■ What you should do
Although the records contain pictures, the copy must not; reproduce everything else in them exactly.

┌─ Data shown

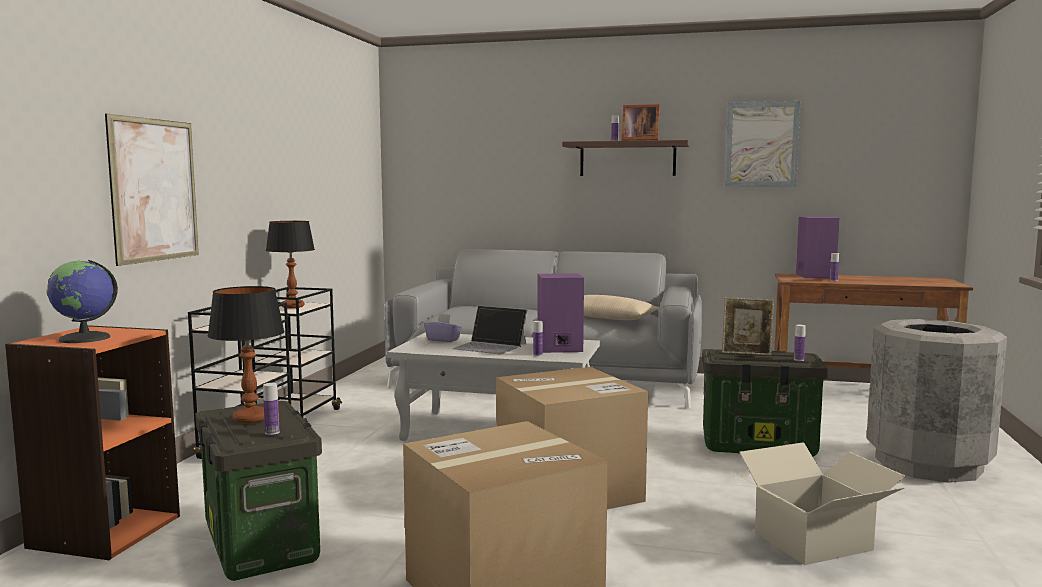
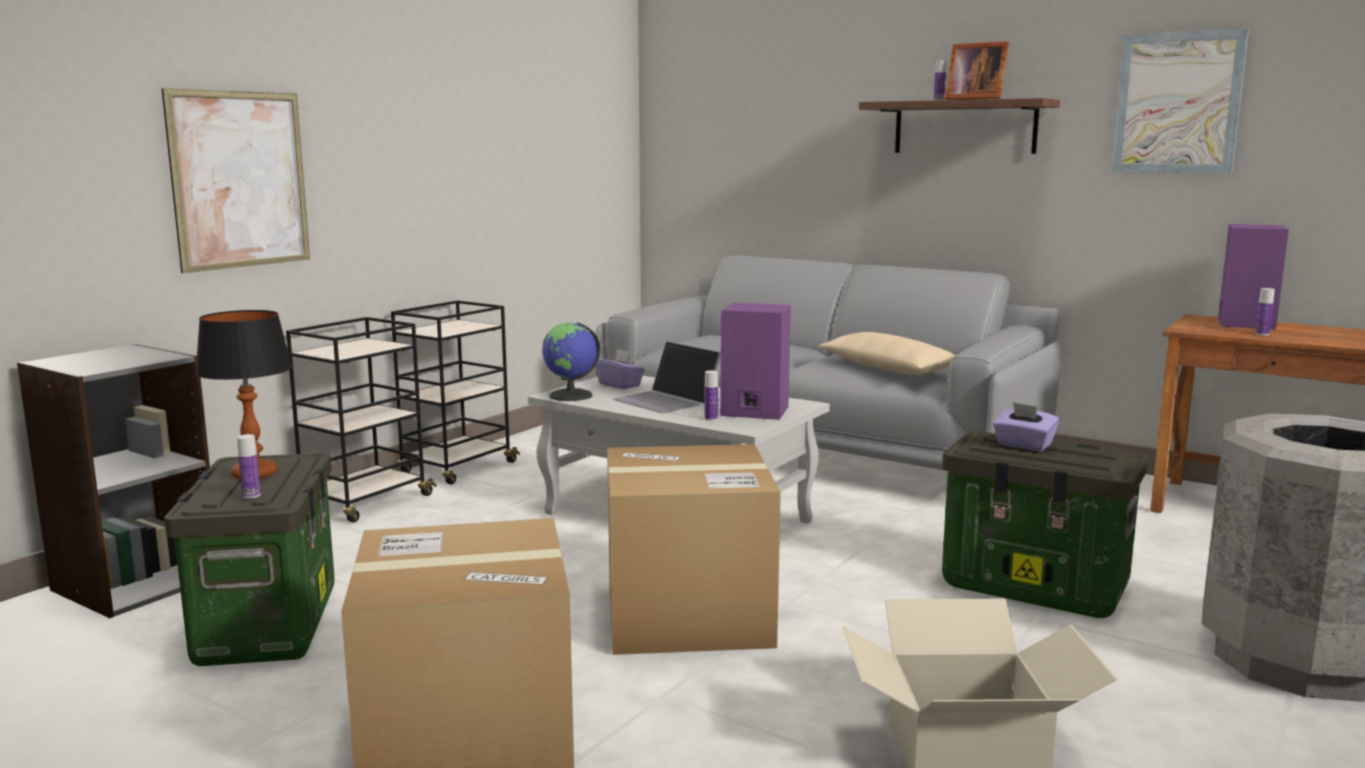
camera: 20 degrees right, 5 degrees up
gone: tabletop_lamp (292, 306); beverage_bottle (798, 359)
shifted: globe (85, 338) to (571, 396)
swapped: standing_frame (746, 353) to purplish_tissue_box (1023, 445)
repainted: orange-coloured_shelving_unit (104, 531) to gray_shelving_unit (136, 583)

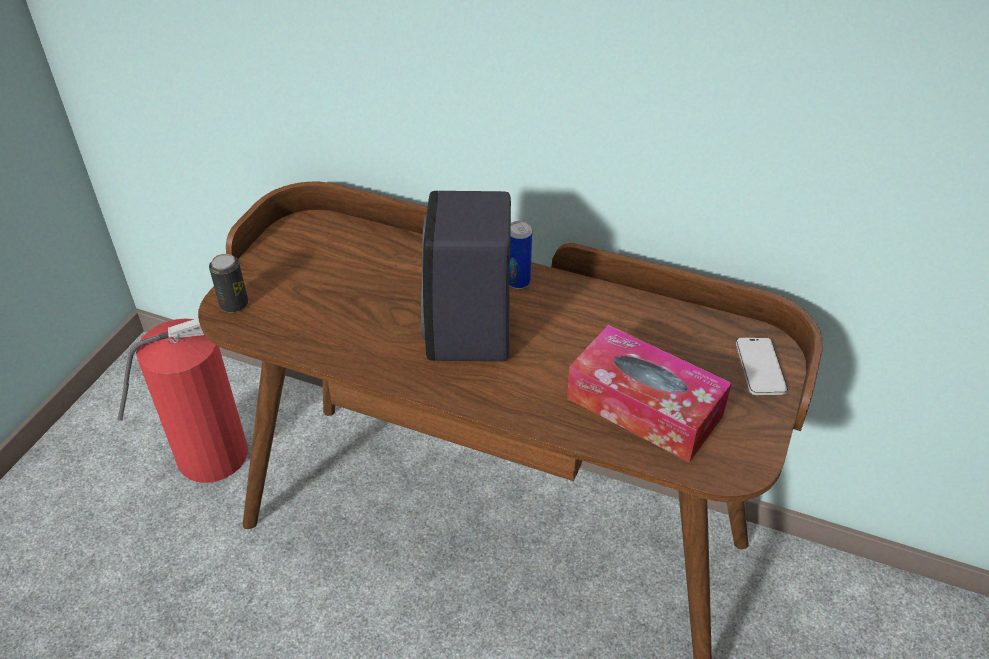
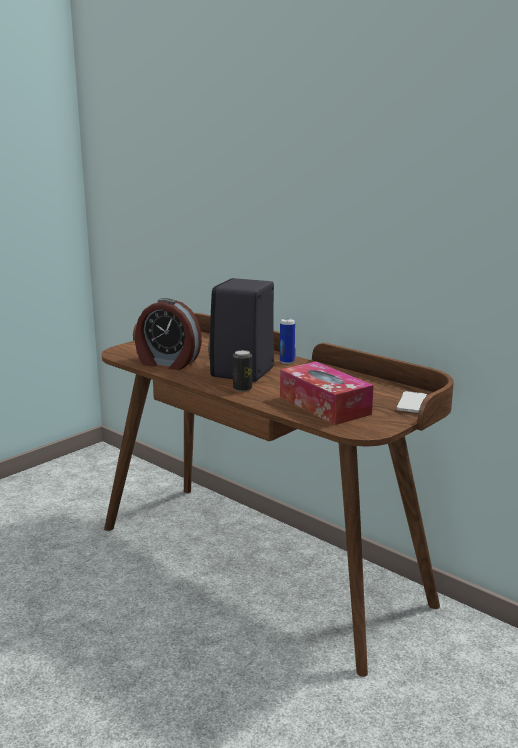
camera: 20 degrees right, 25 degrees down
gone: fire-fighting_cylinder (208, 455)
new: table_clock (167, 363)
shifted: sealed_can (234, 304) to (242, 388)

└─

■ Written answer
camera: 20 degrees right, 5 degrees up
gone: tabletop_lamp (292, 306); beverage_bottle (798, 359)
shifted: globe (85, 338) to (571, 396)
swapped: standing_frame (746, 353) to purplish_tissue_box (1023, 445)
repainted: orange-coloured_shelving_unit (104, 531) to gray_shelving_unit (136, 583)

camera: 20 degrees right, 25 degrees down
gone: fire-fighting_cylinder (208, 455)
new: table_clock (167, 363)
shifted: sealed_can (234, 304) to (242, 388)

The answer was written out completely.